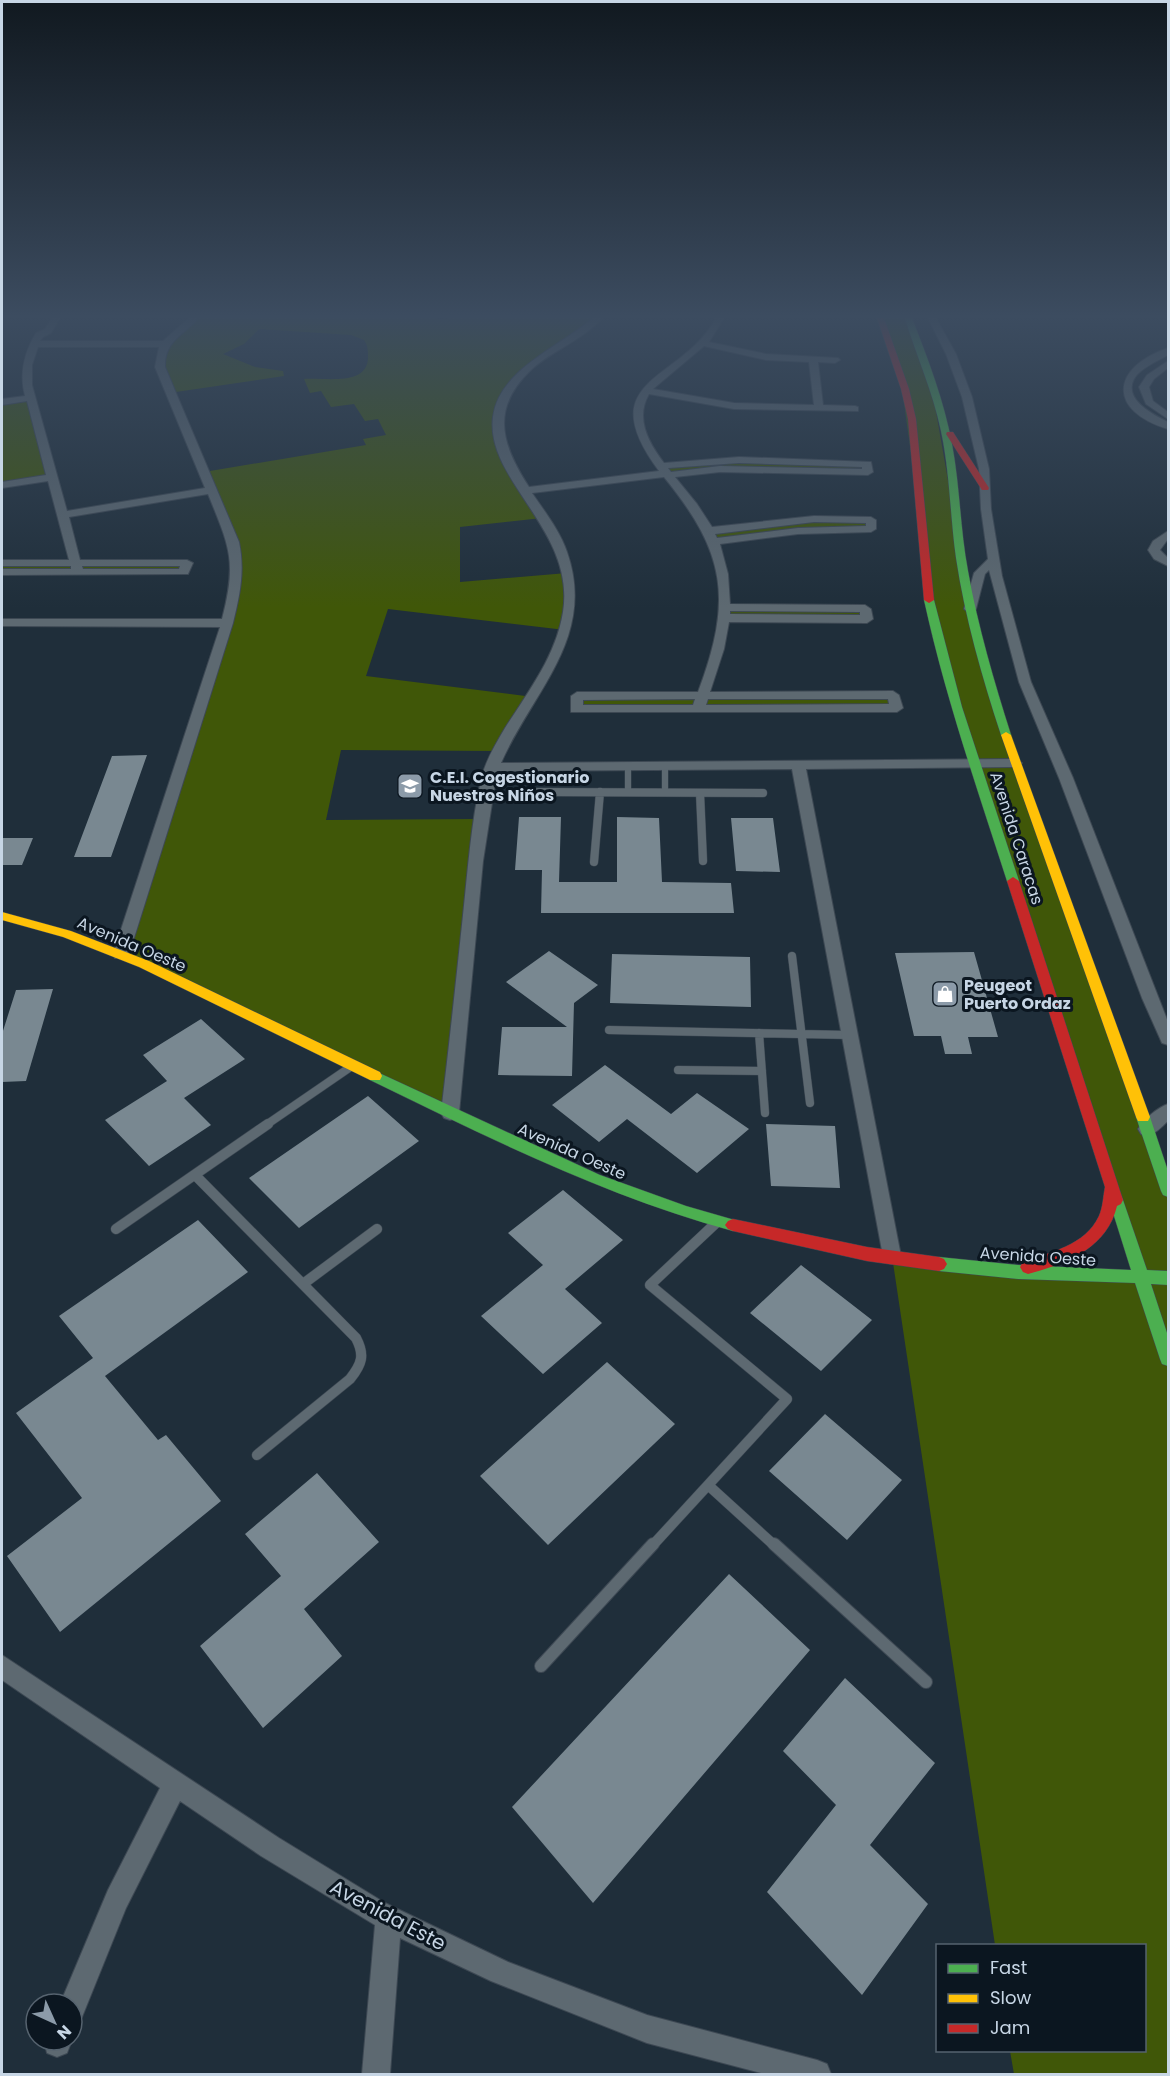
<svg xmlns="http://www.w3.org/2000/svg" width="1170" height="2076" viewBox="0 0 1170 2076" font-family="Poppins,sans-serif">
	<style>
		.green { fill: #405708 }
		.building { fill: #798891 }
		.lines { fill: none; stroke-linecap: round; stroke-linejoin: round }
		.lane-far3-casing { stroke: #3d4853; stroke-width: 7 }
		.lane-far2-casing { stroke: #3d4853; stroke-width: 9 }
		.lane-far1-casing { stroke: #3d4853; stroke-width: 11 }
		.lane-casing { stroke: #3d4853; stroke-width: 14 }
		.street-casing { stroke: #3d4853; stroke-width: 2 }
		.fast-casing { stroke: #3d4853; stroke-width: 1 }
		.slow-casing { stroke: #3d4853; stroke-width: 1 }
		.jam-casing { stroke: #3d4853; stroke-width: 1 }
		.lane-far3 { stroke: #5d6971; stroke-width: 6 }
		.lane-far2 { stroke: #5d6971; stroke-width: 8 }
		.lane-far1 { stroke: #5d6971; stroke-width: 10 }
		.lane { stroke: #5d6971; stroke-width: 12 }
		.street { fill: #5d6971; fill-rule: evenodd }
		.fast { fill: #4caf50; fill-rule: evenodd }
		.slow { fill: #ffc107; fill-rule: evenodd }
		.jam { fill: #c62828; fill-rule: evenodd }
		.labels { text-anchor: middle; stroke-width: 6; stroke-linejoin: round; paint-order: stroke }
		.poi-label { font-size: 16px; font-weight: bold; fill: #c7d6e5; stroke: #0b1620; text-anchor: start }
		.street-label { font-size: 16px; fill: #c7d6e5; stroke: #0b1620 }
		.near-street-label { font-size: 20px; fill: #c7d6e5; stroke: #0b1620 }
	</style>
	<rect width="100%" height="100%" fill="#1f2e3a"/>
	<!-- green -->
	<path class="green" d="M194 318H435L442 320 448 318H598L548 353 512 385 499 438 542 518 460 527V582L567 573 565 630 388 609 366 676 533 697 499 751 341 750 326 820 482 819 450 1113 121 954 199 707 238 566 204 472 366 445 363 439 386 435 378 419 365 421 354 404 331 407 321 391 310 393 304 379C324 377 367 387 368 358 368 350 368 346 364 340L351 335 259 329 244 344 223 354 255 367 283 371 284 376 169 393 160 367 172 336Z
		M880 318H908L929 372 973 623 1168 1187V2074H1014L1010 2051 1144 2050V1946L995 1945 892 1256 1142 1278 937 637 900 375Z
		M30 398 53 477 2 485V402Z
		M687 463 867 464 868 472 734 469 668 475 662 466Z
		M871 520V529H836L713 542 709 531 795 521Z
		M2 563H187L184 572H2Z
		M725 607 865 609 867 619 724 618Z
		M893 695 897 708 576 709 577 696Z"/>
	<!-- building -->
	<path class="building" d="M147 755 111 857H74L112 756Z
		M519 817H561L559 882H617V817L659 818 662 882 731 883 734 913H541L542 870H515Z
		M731 818H773L780 872 736 871Z
		M2 838H33L22 865H2Z
		M549 951 598 985 574 1003 572 1076 498 1075 502 1027H567L506 982Z
		M974 952 998 1037H968L972 1054H945L941 1036H914L895 953Z
		M612 954 750 957 751 1007 610 1003Z
		M53 989 26 1081 2 1082V1034L16 990Z
		M201 1019 245 1059 184 1098 211 1125 149 1166 105 1120 167 1081 143 1055Z
		M605 1065 671 1114 697 1093 749 1129 697 1173 627 1119 599 1142 552 1105Z
		M368 1096 419 1141 299 1228 249 1178Z
		M766 1124 835 1126 840 1188 771 1186Z
		M563 1190 623 1240 565 1289 602 1323 543 1374 481 1316 543 1265 508 1233Z
		M198 1220 248 1272 105 1376 158 1440 166 1435 221 1501 60 1632 7 1556 82 1498 16 1413 93 1358 59 1316Z
		M801 1265 872 1320 821 1371 750 1313Z
		M607 1362 675 1424 548 1545 480 1476Z
		M825 1414 902 1480 847 1540 769 1471Z
		M317 1473 379 1542 304 1609 342 1656 263 1728 200 1646 281 1576 245 1534Z
		M729 1574 810 1650 593 1903 512 1807Z
		M845 1678 935 1763 870 1845 928 1904 862 1995 767 1892 836 1805 783 1751Z"/>
	<g class="lines">
		<!-- lane-far3 casing -->
		<g class="lane-far3-casing">
			<path id="lane-far3" d="M665 765V792
				M628 766V792"/>
		</g>
		<!-- lane-far2 casing -->
		<g class="lane-far2-casing">
			<path id="lane-far2" d="M535 792 763 793
				M700 793 703 861
				M594 862 600 792
				M792 956 810 1103
				M609 1030 850 1035
				M759 1033 765 1113
				M678 1070 762 1071
				M266 1125 352 1066"/>
		</g>
		<!-- lane-far1 casing -->
		<g class="lane-far1-casing">
			<path id="lane-far1" d="M195 1175 356 1338C365 1355 362 1364 350 1379L257 1455
				M116 1229 268 1124
				M303 1284 377 1229
				M708 1485 775 1546
				M652 1546 787 1399 650 1285 716 1223"/>
		</g>
		<!-- lane casing -->
		<g class="lane-casing">
			<path id="lane" d="M774 1544 926 1682
				M541 1666 653 1544"/>
		</g>
		<!-- street casing -->
		<g class="street-casing">
			<path id="street" d="M52 318H60L51 333 43 337 40 341H163L189 318H198C185 335 164 340 165 367L239 542C245 570 240 595 233 623L129 954 127 958H115L113 954 220 627 2 626V619H222C237 561 230 548 208 494L69 517 80 560H187L193 563 188 574 2 575V569H71V566H2V560H69L48 481 2 488V482L46 475 27 401 2 405V399L25 396C19 373 24 353 36 333L45 329ZM38 347H159L155 367 205 488 67 511 32 385V365ZM82 566H180L179 569H83Z
				M593 318H602C583 340 553 350 532 369 490 408 501 444 529 487L659 471C589 377 682 382 716 318H724L709 342 766 354 838 358 840 360 835 363 818 362 823 405 855 406 858 407V411L734 409 649 394C635 418 648 442 664 463L739 457 871 462 873 472 868 475 720 472 675 477 697 504 712 527 814 516 871 517 876 520V529L871 532 798 534 720 544 728 574 730 604 865 605 871 609 873 619 867 623 729 622 724 649 710 692 893 691 899 695 903 708 897 712H571V696L577 692H698C733 599 726 553 664 477L532 493C545 512 560 531 567 552 597 638 532 692 501 763L1015 759 1022 763 1015 767 806 769 901 1256 899 1262 892 1264 885 1262 883 1256 792 769 497 771 483 861 459 1113 456 1118 450 1120 444 1118 441 1113C449 1047 456 981 463 915 468 869 471 821 482 776 486 760 496 743 505 728 528 692 556 656 563 612 576 530 485 481 493 417 499 369 562 346 593 318ZM704 346 766 360 809 362 814 405 734 403 653 389ZM739 463 862 467V469L720 466 671 472 668 468ZM814 522 866 523V526L798 528 717 538 715 534ZM730 611 860 612V615L730 614ZM695 699 693 705H583V700ZM708 699H888L889 704 706 705Z
				M928 318H936L956 354 972 397 989 469 991 509 1002 576 1031 682 1073 778 1168 1022V1045L1162 1043 1142 998 1059 778 1019 682 989 570 985 574 976 609 970 613 964 609 974 573 988 559 981 509 979 469 962 397 946 354Z
				M1168 348V355C1158 361 1140 368 1134 379 1123 400 1154 415 1168 422V429C1108 411 1110 368 1168 348Z
				M1168 361V368L1154 379 1149 387 1153 401 1168 412V419L1146 404 1139 387 1147 375Z
				M1168 531V539L1160 550 1168 558V566L1154 559 1148 550 1153 541Z
				M1168 1104V1121C1160 1128 1153 1138 1141 1134L1138 1129C1144 1119 1157 1108 1168 1104Z
				M2 1655 279 1838 385 1903 508 1962 647 2015 817 2060 827 2064 831 2074H765L647 2043 491 1981 400 1938 390 2074H362L375 1925 261 1856 180 1801 126 1908 82 2017 72 2021V2004H60L108 1890 160 1788 2 1680Z
				M44 2040H72L67 2053 57 2057 47 2053Z"/>
		</g>
		<!-- fast casing -->
		<g class="fast-casing">
			<path id="fast" d="M905 318H912C928 359 944 401 952 444 960 486 960 529 968 571 978 627 994 681 1011 735L1006 738 1001 735C982 677 965 618 956 558 950 515 950 473 941 431 933 392 916 355 905 318Z
				M929 597 934 600 962 707 1019 881 1017 884H1009L1007 881C977 788 945 696 924 600Z
				M375 1071 600 1175 686 1206 738 1221 741 1225 738 1229 733 1231C605 1196 489 1138 370 1080L368 1076 370 1072Z
				M1143 1111 1148 1113 1150 1117 1168 1171V1197L1163 1195 1161 1191 1136 1117 1138 1113Z
				M1116 1194 1121 1196 1123 1200 1147 1270 1168 1271V1285L1151 1284 1168 1336V1366L1162 1364 1160 1359 1135 1283 1018 1279 939 1271 934 1269 931 1264 934 1259 939 1257 1018 1265 1131 1270 1109 1200 1111 1196Z"/>
		</g>
		<!-- slow casing -->
		<g class="slow-casing">
			<path id="slow" d="M1006 732 1011 735 1150 1117 1148 1121H1138L1136 1117 1001 735Z
				M2 912 71 931 149 961 380 1072 382 1076 380 1080H370L139 967 63 937 2 920Z"/>
		</g>
		<!-- jam casing -->
		<g class="jam-casing">
			<path id="jam" d="M877 318H884L909 389 916 419 934 600 929 603 924 600 908 419 901 389Z
				M947 432H953L989 488 988 490H982L946 434Z
				M1013 877 1019 881 1123 1200 1121 1204 1117 1206C1107 1248 1066 1264 1028 1274L1023 1272 1020 1267 1023 1262C1050 1252 1085 1246 1099 1216 1103 1207 1103 1197 1105 1187L1007 881Z
				M733 1219 867 1247 939 1257 944 1259 947 1264 944 1269 939 1271 867 1261 733 1231 728 1229 725 1225 728 1221Z"/>
		</g>
		<!-- lane-far3 -->
		<use href="#lane-far3" class="lane-far3"/>
		<!-- lane-far2 -->
		<use href="#lane-far2" class="lane-far2"/>
		<!-- lane-far1 -->
		<use href="#lane-far1" class="lane-far1"/>
		<!-- lane -->
		<use href="#lane" class="lane"/>
		<!-- street -->
		<use href="#street" class="street"/>
		<!-- fast -->
		<use href="#fast" class="fast"/>
		<!-- slow -->
		<use href="#slow" class="slow"/>
		<!-- jam -->
		<use href="#jam" class="jam"/>
	</g>
	<!-- sky -->
	<linearGradient id="sky" x2="0" y2="1"><stop stop-color="#111920"/><stop offset="0.52" stop-color="#3c4c60"/><stop offset="1" stop-color="#3c4c60" stop-opacity="0"/></linearGradient>
	<rect width="1170" height="608" fill="url(#sky)"/>
	<!-- icons -->
	<defs>
		<g id="school-square" transform="scale(1.35)"><rect x="-9" y="-9" width="18" height="18" rx="4" fill="#8c9ba9" stroke="#0b1620"/><path d="M0-5L7-2L0 1L-7-2ZM-4 1L0 2.5L4 1V4Q0 6-4 4Z" fill="#fff"/></g>
		<g id="shop-square" transform="scale(1.35)"><rect x="-9" y="-9" width="18" height="18" rx="4" fill="#8c9ba9" stroke="#0b1620"/><path d="M-5-2.5h2.3a2.7 3.5 0 0 1 5.4 0H5L5.5 6h-11ZM-1.5-2.5h3a1.5 2.3 0 0 0-3 0Z" fill="#fff"/></g>
	</defs>
	<g fill-rule="evenodd">
		<use href="#school-square" x="410" y="786"/>
		<use href="#shop-square" x="945" y="994"/>
	</g>
	<g class="labels">
		<!-- poi labels -->
		<g class="poi-label">
			<text x="430" y="783">C.E.I. Cogestionario<tspan x="430" dy="18">Nuestros Niños</tspan></text>
			<text x="964" y="991">Peugeot<tspan x="964" dy="18">Puerto Ordaz</tspan></text>
		</g>
		<!-- street labels -->
		<g class="street-label">
			<text transform="translate(1017 838) rotate(72)" y="6">Avenida Caracas</text>
			<text transform="translate(132 944) rotate(23)" y="6">Avenida Oeste</text>
			<text transform="translate(572 1151) rotate(24)" y="6">Avenida Oeste</text>
			<text transform="translate(1038 1256) rotate(4)" y="6">Avenida Oeste</text>
		</g>
		<!-- near-street labels -->
		<g class="near-street-label">
			<text transform="translate(388 1915) rotate(28)" y="7">Avenida Este</text>
		</g>
	</g>
	<!-- border -->
	<rect width="1170" height="2076" fill="none" stroke="#c7d6e5" stroke-width="6"/>
	<!-- legend -->
	<rect x="936" y="1944" width="210" height="108" fill="#0b1620" stroke="#56636f" stroke-width="1.5"/>
	<rect x="948" y="1964" width="30" height="9" fill="#4caf50" stroke="#56636f" stroke-width="1.5"/>
	<text x="990" y="1974" font-size="18" fill="#c7d6e5">Fast</text>
	<rect x="948" y="1994" width="30" height="9" fill="#ffc107" stroke="#56636f" stroke-width="1.5"/>
	<text x="990" y="2004" font-size="18" fill="#c7d6e5">Slow</text>
	<rect x="948" y="2024" width="30" height="9" fill="#c62828" stroke="#56636f" stroke-width="1.5"/>
	<text x="990" y="2034" font-size="18" fill="#c7d6e5">Jam</text>
	<!-- north arrow -->
	<g transform="translate(54 2022) rotate(135)"><circle r="28" fill="#0b1620" stroke="#56636f" stroke-width="1.5"/>
	<path d="M0-4.5L10 22L0 15L-10 22Z" fill="#8c9ba9"/>
	<text y="-9" font-size="16" font-weight="bold" text-anchor="middle" fill="#c7d6e5">N</text>
	</g>
</svg>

What needs to be done: In the listing above, transcribe exactly everything from the line containing "M594 862 600 792" down to the line containing "385V365ZM82 566H180L179 569H83Z", including both and nothing more.

Worked solution:
				M594 862 600 792
				M792 956 810 1103
				M609 1030 850 1035
				M759 1033 765 1113
				M678 1070 762 1071
				M266 1125 352 1066"/>
		</g>
		<!-- lane-far1 casing -->
		<g class="lane-far1-casing">
			<path id="lane-far1" d="M195 1175 356 1338C365 1355 362 1364 350 1379L257 1455
				M116 1229 268 1124
				M303 1284 377 1229
				M708 1485 775 1546
				M652 1546 787 1399 650 1285 716 1223"/>
		</g>
		<!-- lane casing -->
		<g class="lane-casing">
			<path id="lane" d="M774 1544 926 1682
				M541 1666 653 1544"/>
		</g>
		<!-- street casing -->
		<g class="street-casing">
			<path id="street" d="M52 318H60L51 333 43 337 40 341H163L189 318H198C185 335 164 340 165 367L239 542C245 570 240 595 233 623L129 954 127 958H115L113 954 220 627 2 626V619H222C237 561 230 548 208 494L69 517 80 560H187L193 563 188 574 2 575V569H71V566H2V560H69L48 481 2 488V482L46 475 27 401 2 405V399L25 396C19 373 24 353 36 333L45 329ZM38 347H159L155 367 205 488 67 511 32 385V365ZM82 566H180L179 569H83Z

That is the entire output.